WHAT IS REQUIRED:
Locate each line in the records containing "Hours". Copy it.

Dataset entries:
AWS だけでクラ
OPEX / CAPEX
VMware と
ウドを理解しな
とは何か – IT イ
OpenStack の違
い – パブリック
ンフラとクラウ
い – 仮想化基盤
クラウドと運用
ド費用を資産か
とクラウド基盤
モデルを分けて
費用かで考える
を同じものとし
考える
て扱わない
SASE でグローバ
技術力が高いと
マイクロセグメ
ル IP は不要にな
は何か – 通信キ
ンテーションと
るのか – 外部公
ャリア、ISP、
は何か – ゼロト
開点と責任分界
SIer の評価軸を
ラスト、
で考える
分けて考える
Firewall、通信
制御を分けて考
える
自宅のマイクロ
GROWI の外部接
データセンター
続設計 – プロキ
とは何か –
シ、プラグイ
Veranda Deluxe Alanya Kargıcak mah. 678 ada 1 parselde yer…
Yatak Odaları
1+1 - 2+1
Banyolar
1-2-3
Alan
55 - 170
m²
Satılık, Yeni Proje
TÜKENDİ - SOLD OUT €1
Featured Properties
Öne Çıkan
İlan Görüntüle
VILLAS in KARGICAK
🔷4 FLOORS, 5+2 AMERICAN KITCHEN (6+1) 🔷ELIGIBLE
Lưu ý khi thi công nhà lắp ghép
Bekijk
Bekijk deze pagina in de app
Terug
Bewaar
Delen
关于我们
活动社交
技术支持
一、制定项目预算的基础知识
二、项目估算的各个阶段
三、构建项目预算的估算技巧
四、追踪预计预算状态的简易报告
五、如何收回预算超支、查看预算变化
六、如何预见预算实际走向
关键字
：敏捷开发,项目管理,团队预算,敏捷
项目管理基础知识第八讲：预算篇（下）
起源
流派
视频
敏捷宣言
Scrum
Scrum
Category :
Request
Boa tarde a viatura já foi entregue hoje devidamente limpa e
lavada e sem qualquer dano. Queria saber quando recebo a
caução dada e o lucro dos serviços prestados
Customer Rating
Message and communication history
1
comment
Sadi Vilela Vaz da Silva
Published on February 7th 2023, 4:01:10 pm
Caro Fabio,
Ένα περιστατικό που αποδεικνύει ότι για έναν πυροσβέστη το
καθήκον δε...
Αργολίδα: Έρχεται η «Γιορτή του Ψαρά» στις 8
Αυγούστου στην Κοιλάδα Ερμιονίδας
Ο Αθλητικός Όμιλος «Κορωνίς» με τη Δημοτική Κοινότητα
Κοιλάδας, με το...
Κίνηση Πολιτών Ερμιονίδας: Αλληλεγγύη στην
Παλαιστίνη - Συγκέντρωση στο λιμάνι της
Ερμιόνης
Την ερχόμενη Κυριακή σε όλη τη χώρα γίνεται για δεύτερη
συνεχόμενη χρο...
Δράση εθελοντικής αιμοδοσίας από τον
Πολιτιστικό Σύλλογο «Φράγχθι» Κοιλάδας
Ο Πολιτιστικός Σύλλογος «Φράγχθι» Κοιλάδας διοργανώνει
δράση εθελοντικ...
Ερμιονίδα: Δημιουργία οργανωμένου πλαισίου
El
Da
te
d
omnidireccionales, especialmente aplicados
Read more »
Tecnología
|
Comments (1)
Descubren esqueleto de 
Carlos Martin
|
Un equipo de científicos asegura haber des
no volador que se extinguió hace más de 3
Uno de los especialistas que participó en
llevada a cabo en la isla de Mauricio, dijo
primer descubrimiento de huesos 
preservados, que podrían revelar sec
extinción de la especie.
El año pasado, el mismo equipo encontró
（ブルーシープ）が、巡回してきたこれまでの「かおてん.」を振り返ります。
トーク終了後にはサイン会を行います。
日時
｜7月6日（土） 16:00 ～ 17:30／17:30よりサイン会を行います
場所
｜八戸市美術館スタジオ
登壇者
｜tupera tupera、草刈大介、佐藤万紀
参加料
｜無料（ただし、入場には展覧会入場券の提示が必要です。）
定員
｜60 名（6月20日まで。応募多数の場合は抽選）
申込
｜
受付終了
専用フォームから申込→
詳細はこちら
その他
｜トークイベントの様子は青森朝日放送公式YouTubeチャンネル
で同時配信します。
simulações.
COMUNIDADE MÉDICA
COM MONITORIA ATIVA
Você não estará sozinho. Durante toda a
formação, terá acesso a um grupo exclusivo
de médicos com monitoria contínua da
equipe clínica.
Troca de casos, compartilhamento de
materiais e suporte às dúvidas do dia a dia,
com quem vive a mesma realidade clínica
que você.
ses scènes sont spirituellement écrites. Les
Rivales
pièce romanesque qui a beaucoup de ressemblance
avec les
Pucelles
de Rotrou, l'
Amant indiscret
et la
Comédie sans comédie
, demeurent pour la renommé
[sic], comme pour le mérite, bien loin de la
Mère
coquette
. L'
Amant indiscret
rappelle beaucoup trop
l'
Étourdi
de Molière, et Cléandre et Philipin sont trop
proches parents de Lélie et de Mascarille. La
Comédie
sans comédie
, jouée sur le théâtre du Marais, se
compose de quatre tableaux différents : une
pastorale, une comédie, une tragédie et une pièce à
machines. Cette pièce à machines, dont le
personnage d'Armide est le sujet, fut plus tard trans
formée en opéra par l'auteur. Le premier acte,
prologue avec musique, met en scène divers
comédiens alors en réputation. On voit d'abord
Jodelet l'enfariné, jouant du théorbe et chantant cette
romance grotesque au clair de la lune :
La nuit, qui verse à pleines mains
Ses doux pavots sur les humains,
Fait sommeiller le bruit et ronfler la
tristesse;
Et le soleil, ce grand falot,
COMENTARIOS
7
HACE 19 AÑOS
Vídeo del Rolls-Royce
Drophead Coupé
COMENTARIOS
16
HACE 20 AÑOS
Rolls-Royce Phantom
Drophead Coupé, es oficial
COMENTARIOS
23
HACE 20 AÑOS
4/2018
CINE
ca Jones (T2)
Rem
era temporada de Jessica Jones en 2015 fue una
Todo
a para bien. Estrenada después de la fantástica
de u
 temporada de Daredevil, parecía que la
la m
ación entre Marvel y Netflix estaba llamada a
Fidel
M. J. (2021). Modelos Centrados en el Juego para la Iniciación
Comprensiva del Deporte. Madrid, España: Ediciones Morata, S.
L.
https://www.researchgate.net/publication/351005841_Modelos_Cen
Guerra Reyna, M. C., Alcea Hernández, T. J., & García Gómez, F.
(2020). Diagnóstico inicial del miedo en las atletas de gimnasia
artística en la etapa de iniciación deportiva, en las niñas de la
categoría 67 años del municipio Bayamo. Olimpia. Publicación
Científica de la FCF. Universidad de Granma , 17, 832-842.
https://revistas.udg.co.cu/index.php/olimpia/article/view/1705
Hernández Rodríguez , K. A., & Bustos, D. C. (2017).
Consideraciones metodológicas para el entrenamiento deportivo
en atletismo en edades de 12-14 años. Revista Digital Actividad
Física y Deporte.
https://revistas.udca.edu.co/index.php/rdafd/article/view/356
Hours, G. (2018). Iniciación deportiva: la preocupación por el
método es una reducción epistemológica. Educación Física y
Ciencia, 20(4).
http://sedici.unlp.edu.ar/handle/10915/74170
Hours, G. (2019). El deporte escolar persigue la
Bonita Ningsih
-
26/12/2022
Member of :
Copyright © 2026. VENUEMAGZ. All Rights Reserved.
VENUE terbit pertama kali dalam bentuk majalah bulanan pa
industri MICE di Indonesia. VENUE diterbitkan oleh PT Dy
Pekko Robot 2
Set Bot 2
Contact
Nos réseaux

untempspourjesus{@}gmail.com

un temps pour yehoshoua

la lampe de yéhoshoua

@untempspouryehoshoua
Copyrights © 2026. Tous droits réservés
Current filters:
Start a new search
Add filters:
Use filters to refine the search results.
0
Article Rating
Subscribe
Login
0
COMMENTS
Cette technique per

REPLY TO THE TASK:
Hours, G. (2018). Iniciación deportiva: la preocupación por el
Hours, G. (2019). El deporte escolar persigue la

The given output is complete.